The design of the Charles Carter Building is closely tied to the history of Lancaster University’s hilltop campus. With colonnaded elevations in a restrained palette of black brick, glass and aluminium, the prominent four-storey block for the Management School recalls the rational character of the university’s 1960s masterplan by Peter Shepheard and Gabriel Epstein.
Over the years, ad-hoc development compromised the order of the campus. In 2005, JMP was appointed to develop a new university-wide masterplan, which set out to reveal and clarify the original framework; several subsequent building commissions supported that ambition, notably the Engineering Building and Health Innovation One. The Charles Carter Building in particular plays a crucial role in restoring a legible structure to an estate which now totals more than 100 buildings serving 20,000 students.
Client: Lancaster University
Dates: 2008—2011
Architect and Landscape Architect:
John McAslan + Partners
Consultants
Ian White Associates
Gardiner & Theobald
Buro Happold
Hoare Lea
General Contractor:
Galliford Try
Awards
Winner
Commendation
Restoring order
The original campus comprised low-rise buildings clustered around courtyards, linked by the covered pedestrian ‘Spine’. The site for the 4,000m2 Management School is at its southern end, surrounded by disparate buildings and open spaces. While the brief called for flexible teaching and office accommodation on a modest budget, the location also offered an opportunity to reassert order through a confident, formally composed ‘object building’.
This intention is most evident in the building’s massing and facades. Square in plan and rationally ordered, it is wrapped in a disciplined grid of large windows framed by massive piers of black brick that lend visual weight and durability. On the southern elevation, the piers expand into a double-height colonnade – an emphatic gesture of welcome. Its soffit is formed of black brick, as are the reveals of deep-set windows above. Together, the ‘carved’ openings underline the building’s commanding, monolithic appearance. The massive colonnade also shelters a walkway leading from the Spine to a quiet courtyard behind the school, enhancing the permeability that the masterplan sought to restore.
Spaces to meet and study
Inside, the emphasis shifts to adaptability and sociability. The plan is composed around a generous, full-height atrium set deep within the building. A freestanding lift tower in pale, fair-faced concrete provides a strong visual anchor, while the palette is softened by limestone flooring and warm timber balcony fronts. With daylight drawn down through a glazed roof, the bright, calm space makes a distinct counterpoint to the dark, ordered exterior, and the circulation hub acts as a natural place of congregation, popular with students from across the university.

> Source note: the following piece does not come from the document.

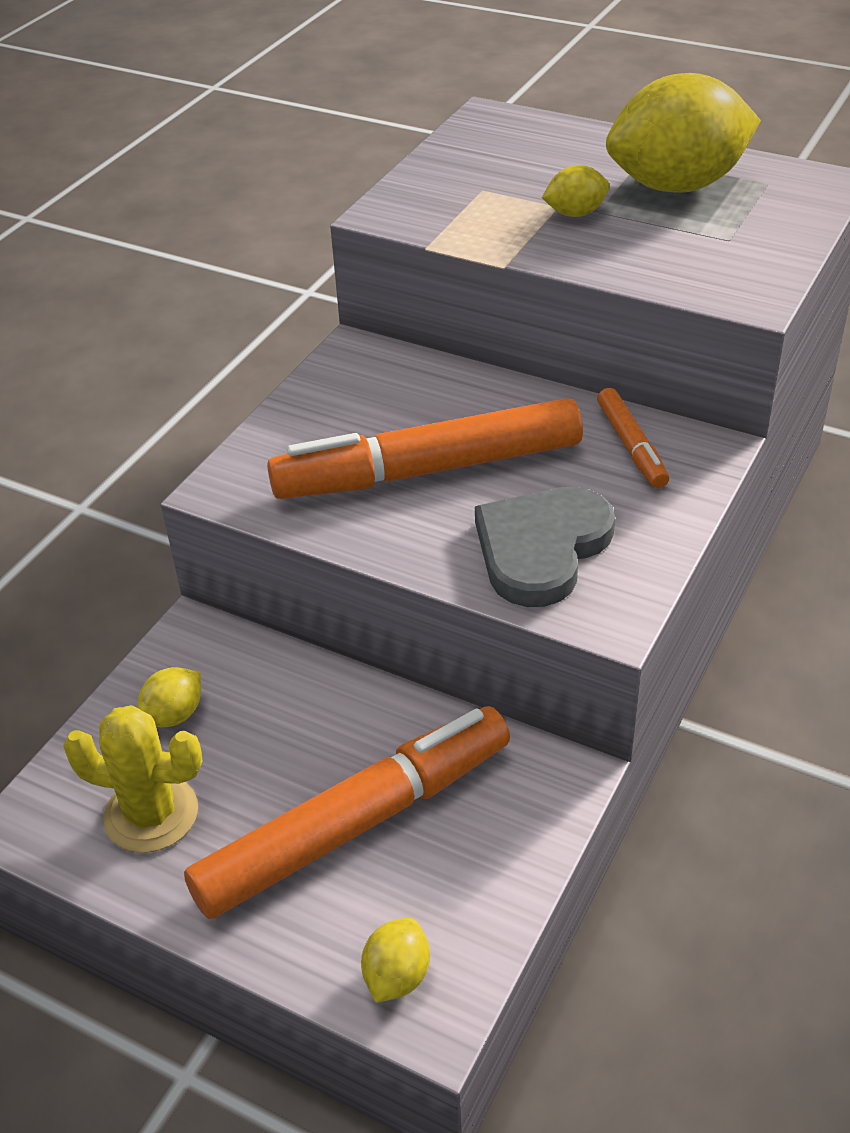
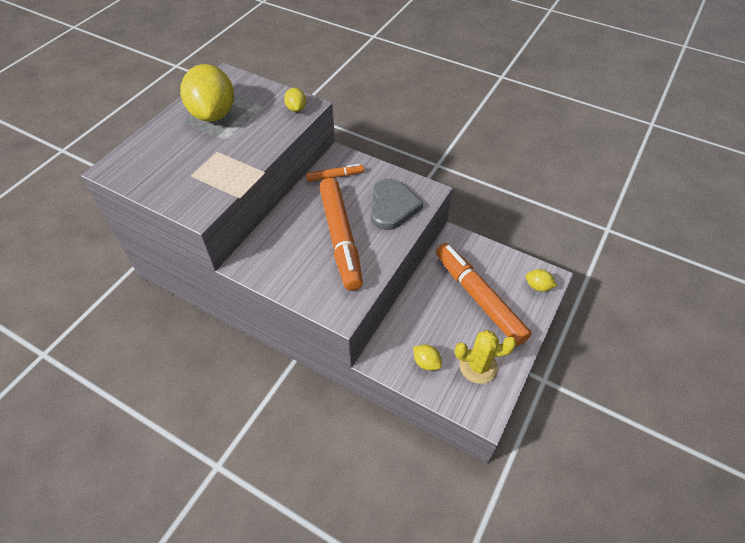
camera: 90 degrees left, 10 degrees up
yellow cactus [63,705,202,853] -> yellow cactus turned 75 degrees clockwise [455,330,516,384]
grey heart [475,486,615,607] -> grey heart turned 120 degrees counterclockwise [370,178,423,230]
yellow lemon [542,165,610,217] -> yellow lemon moved to [284,88,306,112]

Shepheard and Epstein intended that campus buildings should have a mix of uses: ‘a fruit salad of functions’. That concept is echoed in the range of facilities and flexible spaces within the Management School. The ground floor contains a lecture theatre, seminar rooms and a social learning space, so teaching and informal study animate the building throughout the day. Above, three floors of office accommodation are arranged on a rational, regular grid to allow a mix of cellular rooms and open-plan areas, with partitions that can be reconfigured as needed. This flexibility supports a broader aim to create academic space that can respond to new styles of teaching, and accommodate changing organisational structures without major alteration.
Low cost, high performance
Two additional requirements added to the design challenge – a notably modest budget for a high-calibre academic building, and ambitious targets for sustainability. A BREEAM ‘excellent’ rating was achieved through active and passive measures, including the effective solar shading provided by the articulation of the facade, the use of daylight drawn through the atrium to reduce reliance on artificial lighting, and continuous collection of microclimate data through the Building Management System to ensure efficiency in heating and ventilation. The efficient plan and limited number of robust, high-quality materials contributed to both economy and longevity. Sustainability, pragmatism and concerns for conviviality have shaped a building that addresses the history of the estate together with contemporary academic needs and longer-term aspirations for campus life.